L'ecologia di Francisco

Pubblicato il 09-08-2021

di Lucia Capuzzi

Francisco Vera Manzanares, 11 anni, ambientalista colombiano, ambasciatore dell'ONU e della UE.

 

 

 

 

 

 

 

 

 

 

 

 

 

«Non esiste un "pianeta B". Se anche un bambino è in grado di capirlo, come possono non farlo gli adulti?» L’interrogativo è solo apparentemente banale. Specie se a formularlo, con la voce acuta dell’infanzia, è un bambino di 11 anni la cui altezza – un metro e trenta – è inversamente proporziona­le a consapevolezza, maturità e im­pegno. Francisco Vera Manzanares è da tempo un veterano della difesa dell’ambiente. Nel 2019, quando era alle elementari, ha creato, insieme a sei amici, Guardianes por la vida. Tutto è cominciato con una protesta di fronte al municipio di Villeta, cittadina a 90 chilometri da Bogotà. Ora nel gruppo ci sono 220 ragazzini dell’intera Co­lombia ma anche di Messico e Argen­tina, riuniti col proposito di aumenta­re la coscienza ambientale dei cittadini e chiedere ai governanti di prendere provvedimenti urgenti in difesa della vita degli esseri umani e del pianeta.

Francisco, inoltre, partecipa ai Fri­days for future, di cui è portavoce nazionale e, al termine di ogni cor­teo, raccoglie i rifiuti che trova per strada. È poi ambasciatore di buona volontà dell’Onu e dell’Unione Euro­pea nel suo Paese. Perfino il Senato lo ha convocato per ascoltare la sua opi­nione sulla politica ecologica. E fre­quenta appena la prima media.
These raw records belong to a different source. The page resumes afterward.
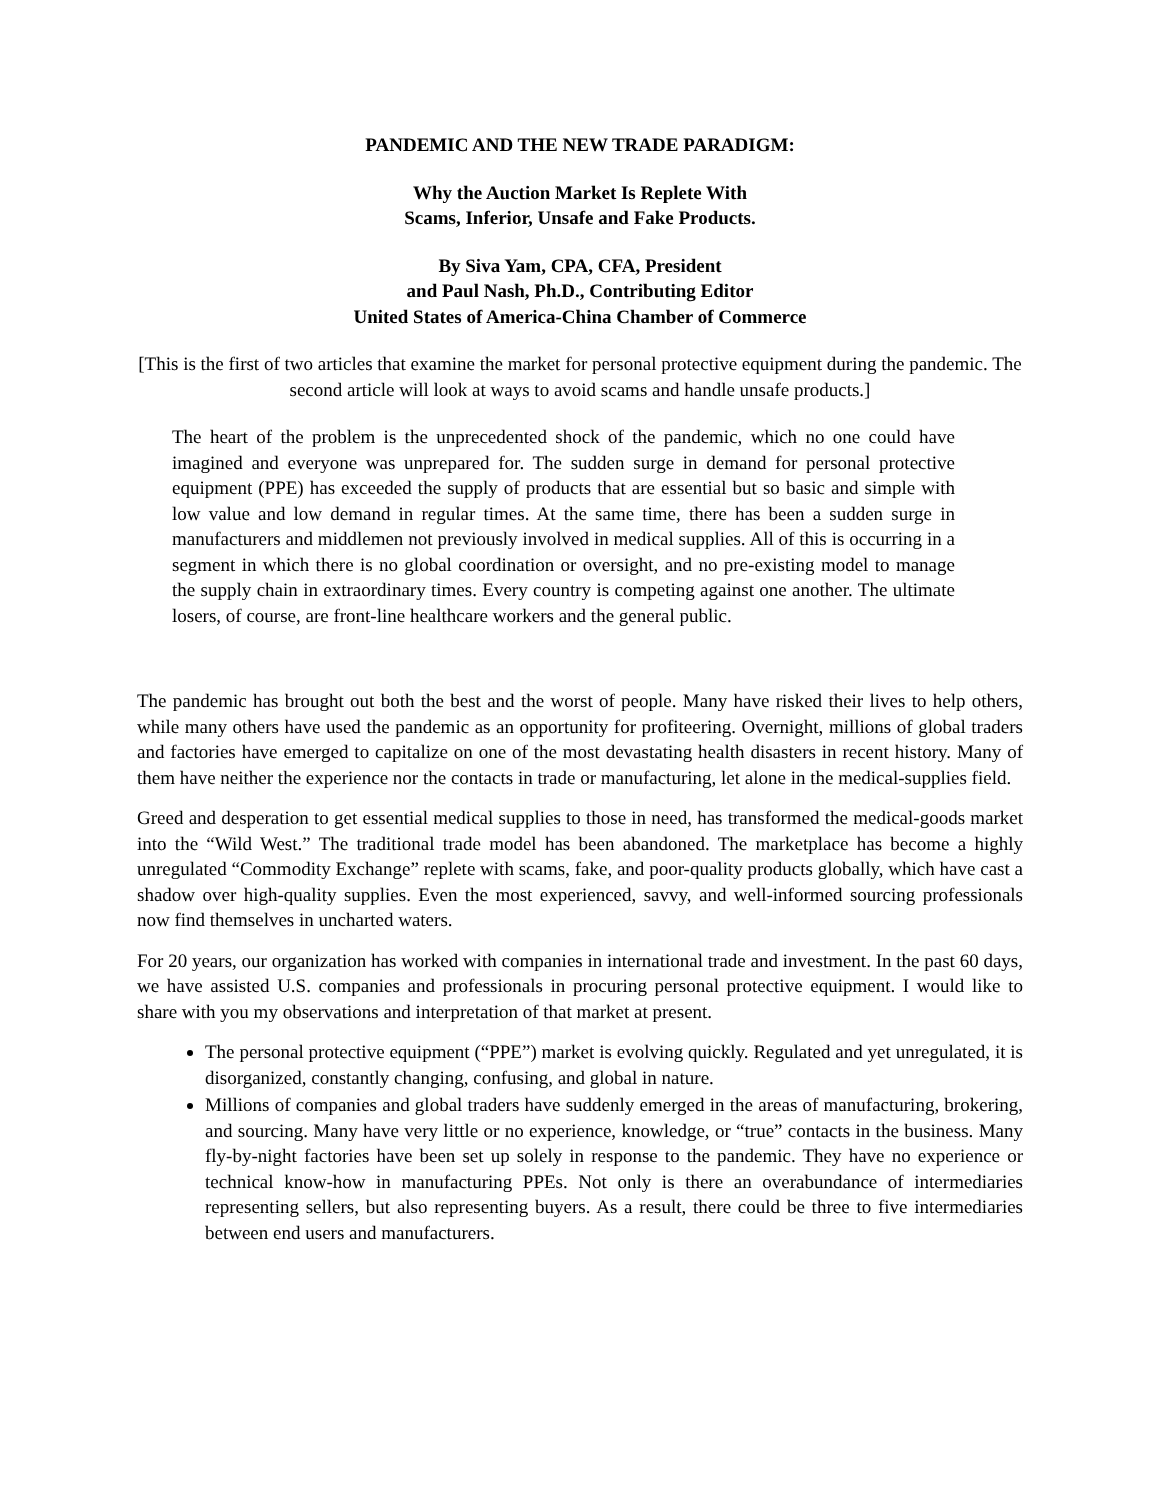PANDEMIC AND THE NEW TRADE PARADIGM:
Why the Auction Market Is Replete With
Scams, Inferior, Unsafe and Fake Products.
By Siva Yam, CPA, CFA, President
and Paul Nash, Ph.D., Contributing Editor
United States of America-China Chamber of Commerce
[This is the first of two articles that examine the market for personal protective equipment during the pandemic. The second article will look at ways to avoid scams and handle unsafe products.]
The heart of the problem is the unprecedented shock of the pandemic, which no one could have imagined and everyone was unprepared for. The sudden surge in demand for personal protective equipment (PPE) has exceeded the supply of products that are essential but so basic and simple with low value and low demand in regular times. At the same time, there has been a sudden surge in manufacturers and middlemen not previously involved in medical supplies. All of this is occurring in a segment in which there is no global coordination or oversight, and no pre-existing model to manage the supply chain in extraordinary times. Every country is competing against one another. The ultimate losers, of course, are front-line healthcare workers and the general public.
The pandemic has brought out both the best and the worst of people. Many have risked their lives to help others, while many others have used the pandemic as an opportunity for profiteering. Overnight, millions of global traders and factories have emerged to capitalize on one of the most devastating health disasters in recent history. Many of them have neither the experience nor the contacts in trade or manufacturing, let alone in the medical-supplies field.
Greed and desperation to get essential medical supplies to those in need, has transformed the medical-goods market into the “Wild West.” The traditional trade model has been abandoned. The marketplace has become a highly unregulated “Commodity Exchange” replete with scams, fake, and poor-quality products globally, which have cast a shadow over high-quality supplies. Even the most experienced, savvy, and well-informed sourcing professionals now find themselves in uncharted waters.
For 20 years, our organization has worked with companies in international trade and investment. In the past 60 days, we have assisted U.S. companies and professionals in procuring personal protective equipment. I would like to share with you my observations and interpretation of that market at present.
The personal protective equipment (“PPE”) market is evolving quickly. Regulated and yet unregulated, it is disorganized, constantly changing, confusing, and global in nature.
Millions of companies and global traders have suddenly emerged in the areas of manufacturing, brokering, and sourcing. Many have very little or no experience, knowledge, or “true” contacts in the business. Many fly-by-night factories have been set up solely in response to the pandemic. They have no experience or technical know-how in manufacturing PPEs. Not only is there an overabundance of intermediaries representing sellers, but also representing buyers. As a result, there could be three to five intermediaries between end users and manufacturers.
La stampa lo ha soprannominato il “fratellino di Greta” ma lui non ama i paragoni: «Ognuno è una persona a sé. Stimo profondamente Greta Thun­berg, ciò che fa è importante, tuttavia lei e io viviamo in contesti molto di­versi». La Colombia è, secondo Glo­bal Witness, il Paese più pericoloso al mondo per gli attivisti ambientali. Nel 2019 ne sono stati assassinati 64, l’anno scorso altri 53. Nemmeno gli 11 anni hanno messo al riparo Francisco dall’essere minacciato via social: è ac­caduto il 15 gennaio scorso. La vicenda ha provocato un moto di indignazione non solo nazionale. Il presidente Iván Duque ha garantito massimo impegno nel trovare i responsabili, mentre l’Alta commissaria Onu, Michelle Bachelet, gli ha fatto recapitare una lettera di elogio e sostegno.

Eppure Francisco si definisce un bambino come tanti altri. La matti­na fa i compiti, il pomeriggio segue le lezioni e quando può va in bicicletta, gioca su Internet a Maingraf, porta a passeggio il suo cane, Pinky, tira calci al pallone insieme agli amici che, ripe­te, sono tanti. «Non mi sento diverso dai miei coetanei perché mi preoccu­po della sopravvivenza delle persone a cui voglio bene», afferma. A soste­nerlo nel suo impegno, è soprattutto la sua famiglia, come ricorda sempre. «Appoggiano il mio attivismo e i miei sogni». Francisco, però, sottolinea: «Non recito un copione scritto dai miei genitori. Loro mi hanno dato gli strumenti per capire. Sono io, poi, a scegliere che cosa e come fare».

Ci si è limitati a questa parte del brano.